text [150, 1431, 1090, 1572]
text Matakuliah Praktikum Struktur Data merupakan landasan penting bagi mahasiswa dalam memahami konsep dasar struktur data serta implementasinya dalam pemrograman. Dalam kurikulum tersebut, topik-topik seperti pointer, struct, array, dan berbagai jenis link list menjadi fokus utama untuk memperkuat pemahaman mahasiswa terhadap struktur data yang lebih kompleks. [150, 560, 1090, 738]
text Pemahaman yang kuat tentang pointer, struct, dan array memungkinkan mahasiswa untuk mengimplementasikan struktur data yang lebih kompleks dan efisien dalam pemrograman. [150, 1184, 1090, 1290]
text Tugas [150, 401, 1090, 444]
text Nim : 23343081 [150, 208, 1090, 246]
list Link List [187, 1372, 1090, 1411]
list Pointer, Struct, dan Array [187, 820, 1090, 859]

------

* **WORK TO COMPLETE**: With every word kept as it is, set down the entries again.

* **FINISHED EXERCISE**:
text [150, 1431, 1090, 1572]
text Matakuliah Praktikum Struktur Data merupakan landasan penting bagi mahasiswa dalam memahami konsep dasar struktur data serta implementasinya dalam pemrograman. Dalam kurikulum tersebut, topik-topik seperti pointer, struct, array, dan berbagai jenis link list menjadi fokus utama untuk memperkuat pemahaman mahasiswa terhadap struktur data yang lebih kompleks. [150, 560, 1090, 738]
text Pemahaman yang kuat tentang pointer, struct, dan array memungkinkan mahasiswa untuk mengimplementasikan struktur data yang lebih kompleks dan efisien dalam pemrograman. [150, 1184, 1090, 1290]
text Tugas [150, 401, 1090, 444]
text Nim : 23343081 [150, 208, 1090, 246]
list Link List [187, 1372, 1090, 1411]
list Pointer, Struct, dan Array [187, 820, 1090, 859]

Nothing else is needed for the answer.